Warfare, for all its accompanying destruction, misery and death, has always created opportunities, especially in the world of commerce. Within months of the outbreak of the First World War in July 1914, the French music publisher Jacques Durand was faced with a devastating collapse in sales. As Debussy despondently observed in October, ‘who is thinking about buying music? People are much more concerned about potatoes…!’ This book focuses on Durand's response to the crisis, one that was to prove hugely rewarding in both commercial and artistic terms. Within six months of the outbreak of hostilities, his company had produced, in exceptionally challenging conditions, the first volumes of an audacious publishing venture designed to exploit a massive gap in the market, opened up when the French government banned the sale of ‘enemy’ publications. These included the immensely popular editions of the classical music repertoire produced by such German publishers as Peters, Breitkopf & Härtel and Litolff, which dominated the French market.
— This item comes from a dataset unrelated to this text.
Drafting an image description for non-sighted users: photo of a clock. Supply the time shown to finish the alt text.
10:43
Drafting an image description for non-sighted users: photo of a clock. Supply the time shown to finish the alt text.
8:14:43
It was with the express aim of replacing these that the Édition Classique A. Durand & Fils was launched.
In what was surely a conscious decision to distance the Édition Classique from association with these proscribed enemy editions, Jacques Durand chose to clothe it in a distinctive livery, its uniform blue-speckled covers and elegantly restrained typeface contrasting strikingly with the assertive Teutonic typography and plain background that characterise the covers of the Peters and other German editions (for illustrations, see Chapter 3, pp. 82 and 94). By contrast, some of Durand's French competitors – notably Maurice Senart, in his Édition nationale de musique classique – chose blatantly to imitate the visual appearance of the Edition Peters.
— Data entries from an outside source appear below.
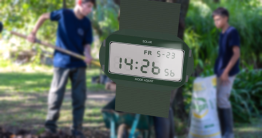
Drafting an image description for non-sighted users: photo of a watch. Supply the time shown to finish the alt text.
14:26:56
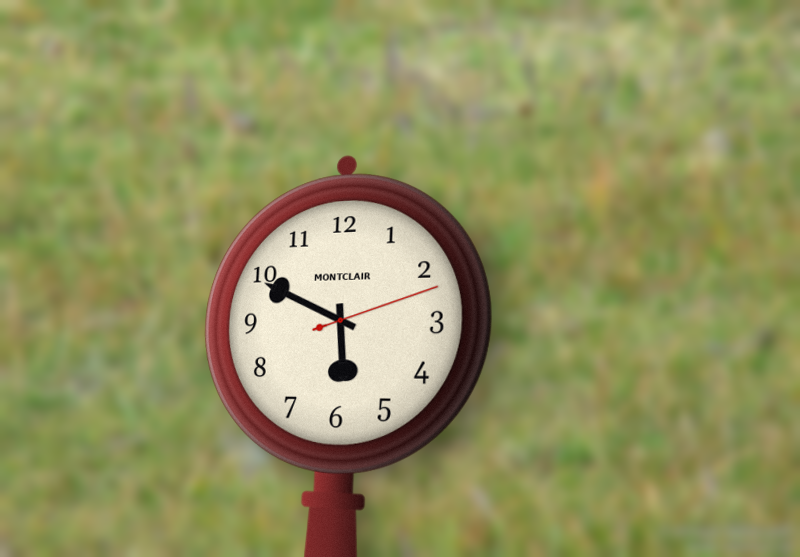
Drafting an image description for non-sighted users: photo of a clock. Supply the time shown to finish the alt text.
5:49:12
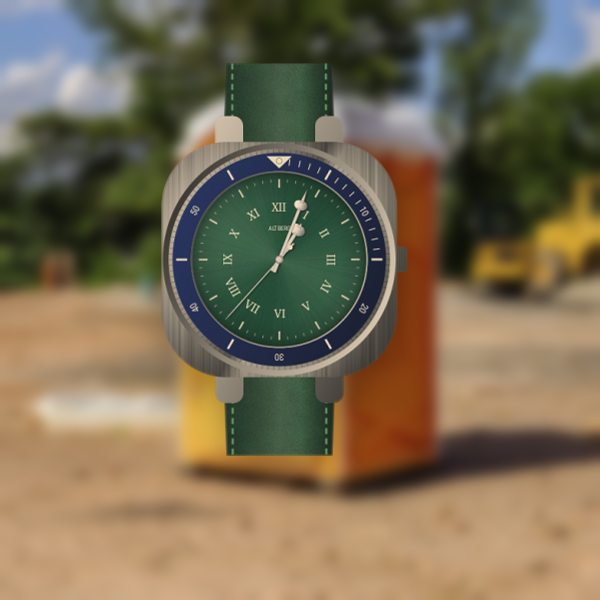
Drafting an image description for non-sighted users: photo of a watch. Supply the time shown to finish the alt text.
1:03:37
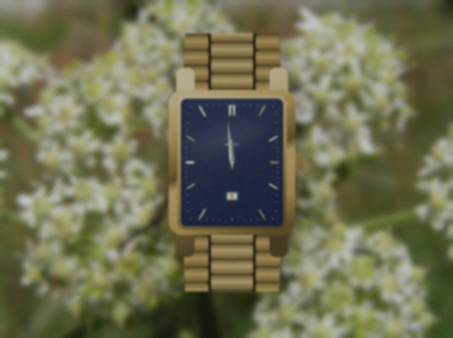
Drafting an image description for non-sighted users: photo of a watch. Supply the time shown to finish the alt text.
11:59
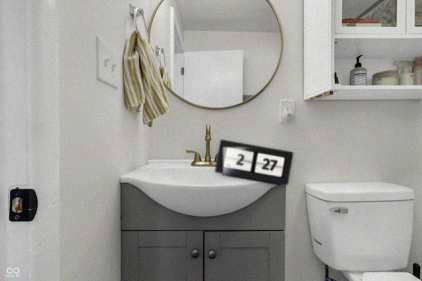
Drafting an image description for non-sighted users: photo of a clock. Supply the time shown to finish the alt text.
2:27
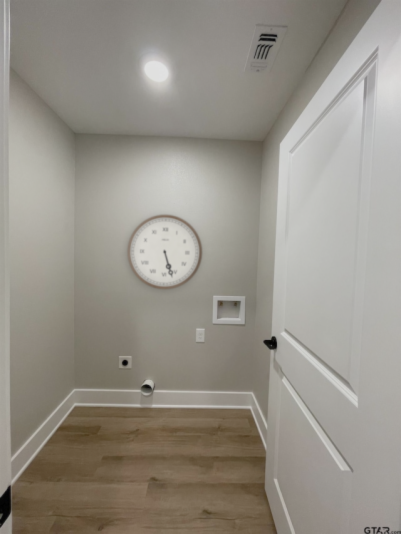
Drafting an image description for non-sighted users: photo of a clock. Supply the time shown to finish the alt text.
5:27
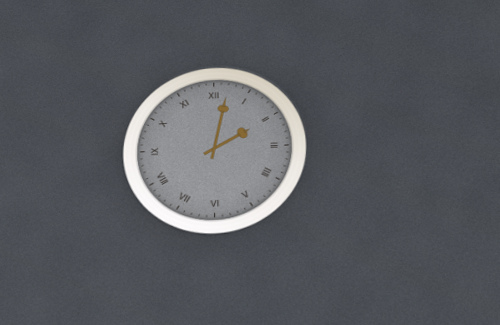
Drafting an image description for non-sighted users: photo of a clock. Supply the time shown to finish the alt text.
2:02
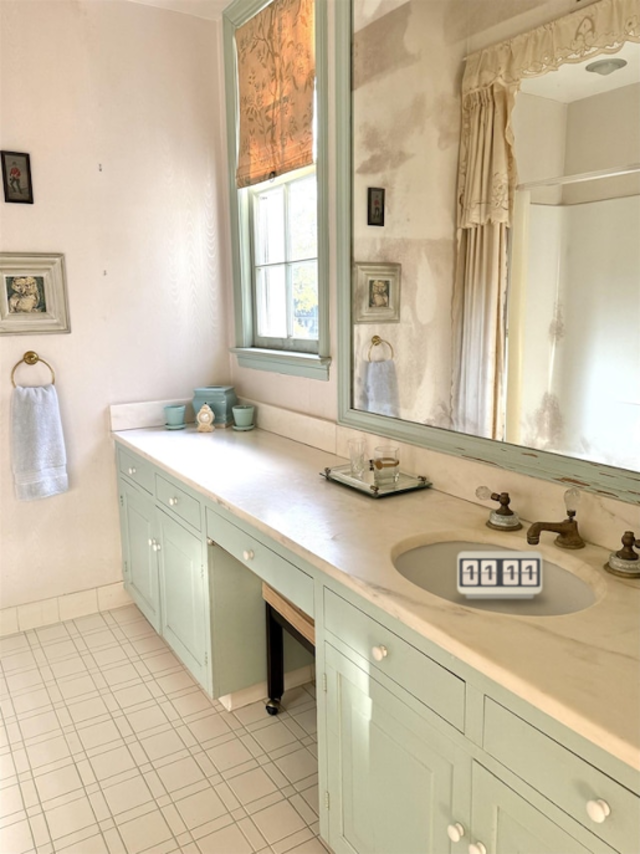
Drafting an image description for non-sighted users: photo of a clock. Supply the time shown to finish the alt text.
11:11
Designed and advertised as a ‘Popular’ edition, Durand wanted his new venture to have a broad reach of mainly amateur and student markets. In this respect, it was not unique, as we will see. However, Durand's achievement was distinctive on several levels. He had a particular place in the music publishing market and a highly distinguished rostrum of contemporary composers in his catalogue on whom he could draw for this project. Yet his achievement goes beyond these essentials and prompts various questions. What enabled Durand to establish the Édition Classique as arguably the standard edition for performers at all levels?